● **WHAT THE TASK ASKS**
Exact repetition of the data is the whole task.

● **MATERIAL PROVIDED**
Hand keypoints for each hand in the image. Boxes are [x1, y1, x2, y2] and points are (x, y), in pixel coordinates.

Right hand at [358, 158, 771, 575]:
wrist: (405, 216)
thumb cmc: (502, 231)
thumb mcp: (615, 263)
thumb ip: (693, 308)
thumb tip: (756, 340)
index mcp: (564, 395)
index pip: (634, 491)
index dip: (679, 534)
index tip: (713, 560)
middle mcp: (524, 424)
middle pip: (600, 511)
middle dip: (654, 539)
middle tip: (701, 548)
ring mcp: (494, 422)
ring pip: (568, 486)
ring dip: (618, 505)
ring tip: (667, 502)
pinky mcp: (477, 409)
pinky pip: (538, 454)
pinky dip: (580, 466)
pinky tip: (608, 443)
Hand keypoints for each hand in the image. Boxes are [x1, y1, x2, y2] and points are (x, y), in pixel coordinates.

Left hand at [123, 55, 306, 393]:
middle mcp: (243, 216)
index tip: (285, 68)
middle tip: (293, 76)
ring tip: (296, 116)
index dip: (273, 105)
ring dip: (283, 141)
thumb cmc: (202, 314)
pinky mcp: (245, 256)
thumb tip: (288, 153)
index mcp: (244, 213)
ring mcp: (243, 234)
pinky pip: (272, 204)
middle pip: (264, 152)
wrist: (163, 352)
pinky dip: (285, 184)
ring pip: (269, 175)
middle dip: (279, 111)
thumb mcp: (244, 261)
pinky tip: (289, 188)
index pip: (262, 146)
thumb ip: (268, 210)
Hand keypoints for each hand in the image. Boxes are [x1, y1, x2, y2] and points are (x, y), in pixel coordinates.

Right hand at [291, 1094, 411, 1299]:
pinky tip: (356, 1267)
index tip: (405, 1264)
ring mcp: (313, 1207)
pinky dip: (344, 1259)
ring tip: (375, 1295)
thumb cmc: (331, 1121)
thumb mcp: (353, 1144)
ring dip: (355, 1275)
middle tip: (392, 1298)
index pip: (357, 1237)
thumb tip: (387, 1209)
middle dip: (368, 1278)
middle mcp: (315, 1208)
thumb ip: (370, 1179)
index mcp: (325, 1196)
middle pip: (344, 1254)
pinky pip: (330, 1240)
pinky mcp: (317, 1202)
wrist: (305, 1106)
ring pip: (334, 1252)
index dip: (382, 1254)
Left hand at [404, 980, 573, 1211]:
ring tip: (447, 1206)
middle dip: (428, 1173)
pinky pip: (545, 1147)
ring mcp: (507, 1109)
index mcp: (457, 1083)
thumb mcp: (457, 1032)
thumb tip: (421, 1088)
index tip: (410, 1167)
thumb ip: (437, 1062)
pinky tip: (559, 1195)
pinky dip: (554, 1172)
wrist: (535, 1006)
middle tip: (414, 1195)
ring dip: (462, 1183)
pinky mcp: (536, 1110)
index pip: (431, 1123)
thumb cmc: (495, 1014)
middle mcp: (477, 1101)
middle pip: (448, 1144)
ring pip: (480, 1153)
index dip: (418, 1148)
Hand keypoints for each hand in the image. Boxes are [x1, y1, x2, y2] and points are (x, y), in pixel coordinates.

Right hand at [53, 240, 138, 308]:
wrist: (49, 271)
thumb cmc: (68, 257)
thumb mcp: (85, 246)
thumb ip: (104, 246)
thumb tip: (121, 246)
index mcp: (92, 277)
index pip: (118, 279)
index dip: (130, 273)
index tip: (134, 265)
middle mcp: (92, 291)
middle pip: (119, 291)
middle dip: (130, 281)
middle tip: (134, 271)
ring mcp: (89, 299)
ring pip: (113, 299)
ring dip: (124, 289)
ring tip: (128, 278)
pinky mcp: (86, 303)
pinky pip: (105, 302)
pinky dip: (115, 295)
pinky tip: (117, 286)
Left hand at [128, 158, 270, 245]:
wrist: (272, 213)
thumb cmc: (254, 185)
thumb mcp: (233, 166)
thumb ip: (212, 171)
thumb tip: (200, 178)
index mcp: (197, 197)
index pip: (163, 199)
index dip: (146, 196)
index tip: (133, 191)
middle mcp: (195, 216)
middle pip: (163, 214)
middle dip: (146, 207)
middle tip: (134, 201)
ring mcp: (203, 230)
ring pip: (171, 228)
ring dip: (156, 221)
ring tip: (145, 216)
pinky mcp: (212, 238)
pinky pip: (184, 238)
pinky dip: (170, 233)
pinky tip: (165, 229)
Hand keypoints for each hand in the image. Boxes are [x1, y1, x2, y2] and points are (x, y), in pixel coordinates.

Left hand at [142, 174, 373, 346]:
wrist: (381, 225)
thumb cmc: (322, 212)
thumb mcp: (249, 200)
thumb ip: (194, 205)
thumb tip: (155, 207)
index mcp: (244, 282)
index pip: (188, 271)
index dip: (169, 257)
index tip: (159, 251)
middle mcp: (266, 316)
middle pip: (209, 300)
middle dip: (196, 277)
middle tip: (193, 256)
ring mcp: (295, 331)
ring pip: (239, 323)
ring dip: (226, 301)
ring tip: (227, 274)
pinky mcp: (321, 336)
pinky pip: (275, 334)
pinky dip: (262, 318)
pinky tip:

● **ANSWER FOR THE TASK**
Hand keypoints for each hand in the image. Boxes are [x1, y1, x2, y2] and points are (x, y), in pixel coordinates.

Right hand at [358, 158, 771, 575]:
wrist: (405, 216)
thumb cmc: (502, 231)
thumb mcp: (615, 263)
thumb ip: (693, 308)
thumb tip: (756, 340)
index mcp: (564, 395)
index pip: (634, 491)
index dip: (679, 534)
index tip: (713, 560)
middle mcp: (524, 424)
middle pip: (600, 511)
middle dip: (654, 539)
middle tip: (701, 548)
ring mcp: (494, 422)
ring pip: (568, 486)
ring dip: (618, 505)
ring tip: (667, 502)
pinky mcp: (477, 409)
pinky pip: (538, 454)
pinky dip: (580, 466)
pinky tip: (608, 443)
Hand keypoints for each hand in the image. Boxes are [x1, y1, x2, y2] and points are (x, y), in pixel coordinates.

Left hand at [123, 55, 306, 393]:
middle mcp: (243, 216)
index tip: (285, 68)
middle tip: (293, 76)
ring tip: (296, 116)
index dip: (273, 105)
ring dip: (283, 141)
thumb cmc: (202, 314)
pinky mcp: (245, 256)
thumb tip: (288, 153)
index mcp: (244, 213)
ring mcp: (243, 234)
pinky pip: (272, 204)
middle pip: (264, 152)
wrist: (163, 352)
pinky dip: (285, 184)
ring pip: (269, 175)
middle dip: (279, 111)
thumb mcp: (244, 261)
pinky tip: (289, 188)
index pip: (262, 146)
thumb ip: (268, 210)
Hand keypoints for each hand in the image. Boxes are [x1, y1, x2, y2] and points are (x, y), in pixel coordinates.

Right hand at [291, 1094, 411, 1299]:
pinky tip: (356, 1267)
index tip: (405, 1264)
ring mcp: (313, 1207)
pinky dip: (344, 1259)
ring tip: (375, 1295)
thumb cmc: (331, 1121)
thumb mcp: (353, 1144)
ring dip: (355, 1275)
middle tip: (392, 1298)
index pip: (357, 1237)
thumb tip: (387, 1209)
middle dip: (368, 1278)
middle mcp: (315, 1208)
thumb ip: (370, 1179)
index mcp: (325, 1196)
middle pip: (344, 1254)
pinky pip: (330, 1240)
pinky mcp: (317, 1202)
wrist: (305, 1106)
ring pip: (334, 1252)
index dip: (382, 1254)
Left hand at [404, 980, 573, 1211]:
ring tip: (447, 1206)
middle dip: (428, 1173)
pinky pip: (545, 1147)
ring mcp: (507, 1109)
index mcp: (457, 1083)
thumb mcp: (457, 1032)
thumb tip: (421, 1088)
index tip: (410, 1167)
thumb ip: (437, 1062)
pinky tip: (559, 1195)
pinky dip: (554, 1172)
wrist: (535, 1006)
middle tip: (414, 1195)
ring dip: (462, 1183)
pinky mcp: (536, 1110)
index pip: (431, 1123)
thumb cmc: (495, 1014)
middle mcp: (477, 1101)
middle pip: (448, 1144)
ring pip: (480, 1153)
index dip: (418, 1148)
Hand keypoints for each hand in the image. Boxes are [x1, y1, x2, y2] and points are (x, y), in pixel coordinates.

Right hand at [53, 240, 138, 308]:
wrist: (49, 271)
thumb cmc: (68, 257)
thumb mcp: (85, 246)
thumb ip: (104, 246)
thumb tip: (121, 246)
index mcp: (92, 277)
index pip: (118, 279)
index dip: (130, 273)
index tip: (134, 265)
middle mcp: (92, 291)
middle pip: (119, 291)
middle dip: (130, 281)
middle tip: (134, 271)
ring mcp: (89, 299)
ring pip: (113, 299)
ring dip: (124, 289)
ring tip: (128, 278)
pinky mcp: (86, 303)
pinky pip: (105, 302)
pinky dip: (115, 295)
pinky tip: (117, 286)
Left hand at [128, 158, 270, 245]:
wrist: (272, 213)
thumb cmc: (254, 185)
thumb mcp: (233, 166)
thumb ip: (212, 171)
thumb tip: (200, 178)
index mcp: (197, 197)
index pip: (163, 199)
index dip: (146, 196)
index tip: (133, 191)
middle mcp: (195, 216)
middle pip: (163, 214)
middle dip: (146, 207)
middle tip: (134, 201)
ring mcp: (203, 230)
ring pip: (171, 228)
ring dip: (156, 221)
ring tip: (145, 216)
pinky mcp: (212, 238)
pinky pip: (184, 238)
pinky dip: (170, 233)
pinky tip: (165, 229)
Hand keypoints for each hand in the image. Boxes are [x1, y1, x2, y2] and points are (x, y), in pixel coordinates.

Left hand at [142, 174, 373, 346]:
wrist: (381, 225)
thumb cmc: (322, 212)
thumb mcp: (249, 200)
thumb ip: (194, 205)
thumb tip: (155, 207)
index mcp: (244, 282)
index pip: (188, 271)
index dip: (169, 257)
index tip: (159, 251)
middle mcp: (266, 316)
middle pip: (209, 300)
middle dip: (196, 277)
middle tip: (193, 256)
ring mcp: (295, 331)
ring pip: (239, 323)
ring dip: (226, 301)
ring tip: (227, 274)
pinky mcp: (321, 336)
pinky pip: (275, 334)
pinky dip: (262, 318)
pinky tip:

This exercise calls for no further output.